======== RAW DATA ========

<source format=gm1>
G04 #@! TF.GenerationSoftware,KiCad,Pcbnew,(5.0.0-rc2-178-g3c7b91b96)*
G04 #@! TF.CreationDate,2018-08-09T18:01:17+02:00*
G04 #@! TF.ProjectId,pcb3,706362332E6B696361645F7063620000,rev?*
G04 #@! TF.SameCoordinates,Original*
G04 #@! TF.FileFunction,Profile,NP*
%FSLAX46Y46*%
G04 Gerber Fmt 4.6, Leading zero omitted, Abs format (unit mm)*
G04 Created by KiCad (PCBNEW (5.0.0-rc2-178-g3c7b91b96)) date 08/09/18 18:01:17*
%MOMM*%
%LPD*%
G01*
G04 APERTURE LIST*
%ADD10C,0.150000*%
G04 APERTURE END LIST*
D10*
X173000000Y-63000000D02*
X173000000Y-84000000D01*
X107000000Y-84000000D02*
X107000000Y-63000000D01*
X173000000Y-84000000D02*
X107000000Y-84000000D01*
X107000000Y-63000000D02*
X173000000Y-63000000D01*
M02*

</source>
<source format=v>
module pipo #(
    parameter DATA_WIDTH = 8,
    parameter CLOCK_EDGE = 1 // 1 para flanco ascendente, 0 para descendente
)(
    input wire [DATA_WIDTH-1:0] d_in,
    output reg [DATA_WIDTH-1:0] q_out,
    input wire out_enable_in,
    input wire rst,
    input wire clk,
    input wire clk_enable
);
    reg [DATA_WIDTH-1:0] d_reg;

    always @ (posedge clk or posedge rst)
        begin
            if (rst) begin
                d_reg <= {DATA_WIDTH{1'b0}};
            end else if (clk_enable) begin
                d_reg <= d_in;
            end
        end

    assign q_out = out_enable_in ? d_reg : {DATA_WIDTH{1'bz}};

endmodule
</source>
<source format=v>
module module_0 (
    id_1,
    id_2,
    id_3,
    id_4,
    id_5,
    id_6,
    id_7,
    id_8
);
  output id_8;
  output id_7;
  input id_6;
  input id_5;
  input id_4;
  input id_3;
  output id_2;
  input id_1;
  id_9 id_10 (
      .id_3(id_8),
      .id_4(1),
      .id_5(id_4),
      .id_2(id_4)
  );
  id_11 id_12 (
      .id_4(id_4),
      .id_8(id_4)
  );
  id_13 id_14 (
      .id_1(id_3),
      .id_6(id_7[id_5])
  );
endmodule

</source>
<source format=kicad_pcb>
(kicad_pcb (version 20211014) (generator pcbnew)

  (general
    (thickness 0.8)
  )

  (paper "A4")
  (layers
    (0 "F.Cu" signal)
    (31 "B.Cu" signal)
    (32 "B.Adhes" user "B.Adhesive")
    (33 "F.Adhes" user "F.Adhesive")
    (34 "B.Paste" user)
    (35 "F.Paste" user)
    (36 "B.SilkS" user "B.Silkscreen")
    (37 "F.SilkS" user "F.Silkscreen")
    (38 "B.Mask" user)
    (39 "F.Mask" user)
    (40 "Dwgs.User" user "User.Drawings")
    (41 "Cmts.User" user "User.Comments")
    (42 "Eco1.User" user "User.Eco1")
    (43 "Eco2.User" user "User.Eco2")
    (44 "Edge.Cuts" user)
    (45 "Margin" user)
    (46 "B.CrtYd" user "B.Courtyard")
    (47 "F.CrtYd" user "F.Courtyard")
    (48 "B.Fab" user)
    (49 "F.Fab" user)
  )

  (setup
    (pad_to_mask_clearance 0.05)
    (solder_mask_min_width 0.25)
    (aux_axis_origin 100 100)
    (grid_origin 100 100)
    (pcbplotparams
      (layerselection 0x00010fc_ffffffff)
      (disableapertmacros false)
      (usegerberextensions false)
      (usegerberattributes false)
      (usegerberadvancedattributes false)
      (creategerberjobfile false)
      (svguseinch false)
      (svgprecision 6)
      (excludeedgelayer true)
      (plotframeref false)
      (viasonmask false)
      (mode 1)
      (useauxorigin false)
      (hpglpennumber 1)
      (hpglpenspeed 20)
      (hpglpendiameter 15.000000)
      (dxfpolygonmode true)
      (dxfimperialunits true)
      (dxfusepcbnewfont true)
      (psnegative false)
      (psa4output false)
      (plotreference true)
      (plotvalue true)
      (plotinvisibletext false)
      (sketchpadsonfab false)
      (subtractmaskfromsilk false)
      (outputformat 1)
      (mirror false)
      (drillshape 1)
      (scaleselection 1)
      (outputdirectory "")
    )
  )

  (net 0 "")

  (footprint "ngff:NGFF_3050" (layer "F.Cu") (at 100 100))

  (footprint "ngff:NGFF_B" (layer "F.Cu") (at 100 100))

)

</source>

========
======== RAW DATA ========

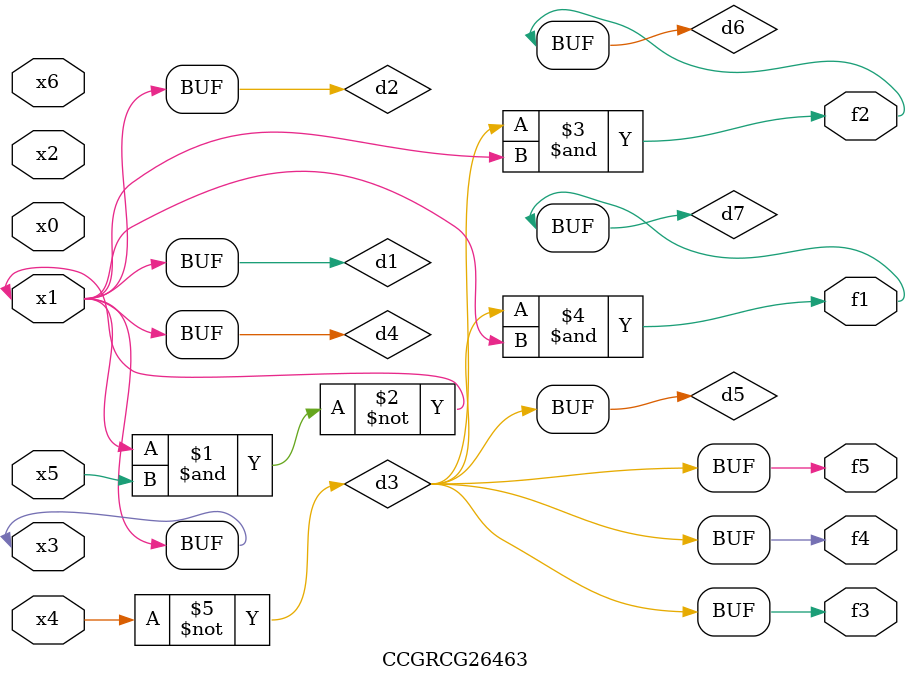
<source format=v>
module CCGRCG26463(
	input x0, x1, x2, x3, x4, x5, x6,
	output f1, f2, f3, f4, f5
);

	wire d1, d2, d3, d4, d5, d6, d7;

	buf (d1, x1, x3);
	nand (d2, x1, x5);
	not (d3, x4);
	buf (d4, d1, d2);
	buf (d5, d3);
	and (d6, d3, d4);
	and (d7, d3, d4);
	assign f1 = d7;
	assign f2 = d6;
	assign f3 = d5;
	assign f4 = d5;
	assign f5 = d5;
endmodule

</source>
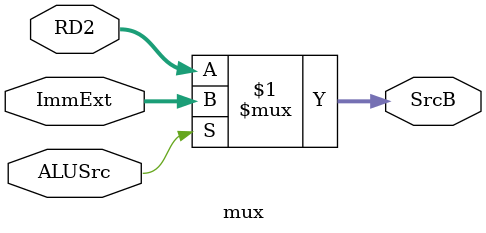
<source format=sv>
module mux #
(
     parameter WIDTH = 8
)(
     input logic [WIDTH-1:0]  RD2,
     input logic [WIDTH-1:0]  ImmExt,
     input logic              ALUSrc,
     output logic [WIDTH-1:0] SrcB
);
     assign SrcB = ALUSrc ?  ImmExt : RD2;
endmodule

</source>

========
======== RAW DATA ========

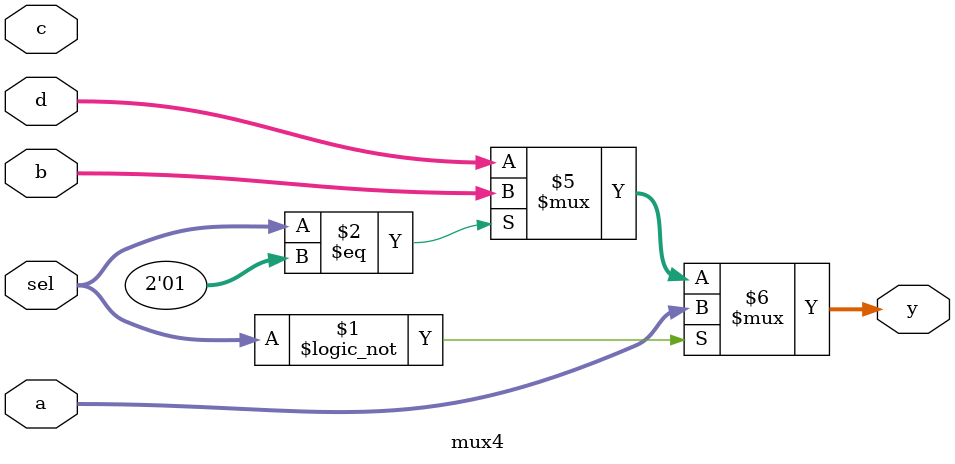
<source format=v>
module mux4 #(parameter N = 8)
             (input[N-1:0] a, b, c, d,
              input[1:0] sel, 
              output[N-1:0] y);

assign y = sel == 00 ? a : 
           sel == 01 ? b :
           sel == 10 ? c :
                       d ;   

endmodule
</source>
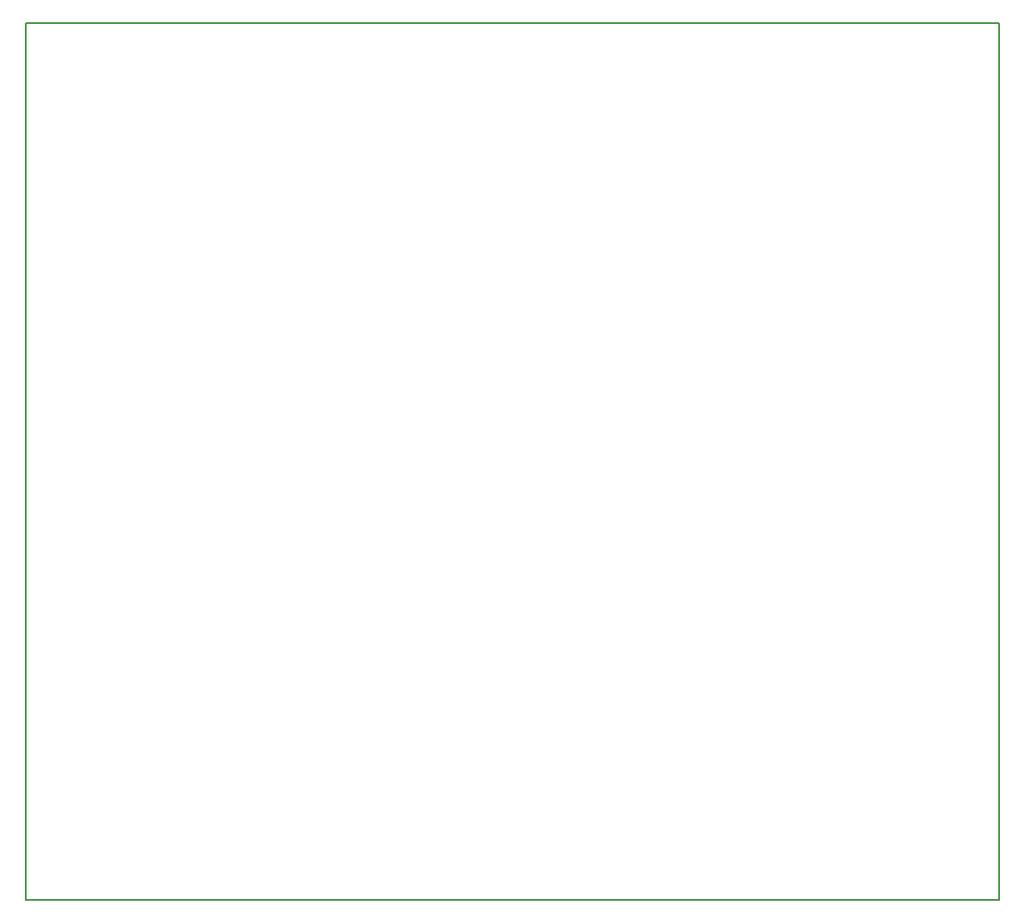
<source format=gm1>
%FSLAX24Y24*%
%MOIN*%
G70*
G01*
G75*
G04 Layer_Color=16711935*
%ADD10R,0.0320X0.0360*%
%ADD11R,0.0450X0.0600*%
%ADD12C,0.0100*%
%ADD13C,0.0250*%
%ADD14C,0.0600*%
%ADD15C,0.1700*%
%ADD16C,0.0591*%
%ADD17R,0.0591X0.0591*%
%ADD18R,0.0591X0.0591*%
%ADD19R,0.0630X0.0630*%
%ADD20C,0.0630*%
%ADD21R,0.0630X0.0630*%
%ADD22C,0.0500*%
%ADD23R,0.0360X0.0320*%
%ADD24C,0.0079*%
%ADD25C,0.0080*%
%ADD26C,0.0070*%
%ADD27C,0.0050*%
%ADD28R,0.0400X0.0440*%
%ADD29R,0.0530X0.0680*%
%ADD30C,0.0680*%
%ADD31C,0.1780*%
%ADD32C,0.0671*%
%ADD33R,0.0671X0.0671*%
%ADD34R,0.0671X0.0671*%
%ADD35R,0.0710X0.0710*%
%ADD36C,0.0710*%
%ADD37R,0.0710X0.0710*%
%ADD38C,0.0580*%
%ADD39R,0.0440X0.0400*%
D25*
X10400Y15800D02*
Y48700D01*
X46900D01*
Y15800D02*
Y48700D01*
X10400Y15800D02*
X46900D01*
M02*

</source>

========

■ **WHAT YOU WILL DO**: The lines above that hold the word "logic" are the ones to copy.

■ **TASK RESPONSE**:
     input logic [WIDTH-1:0]  RD2,
     input logic [WIDTH-1:0]  ImmExt,
     input logic              ALUSrc,
     output logic [WIDTH-1:0] SrcB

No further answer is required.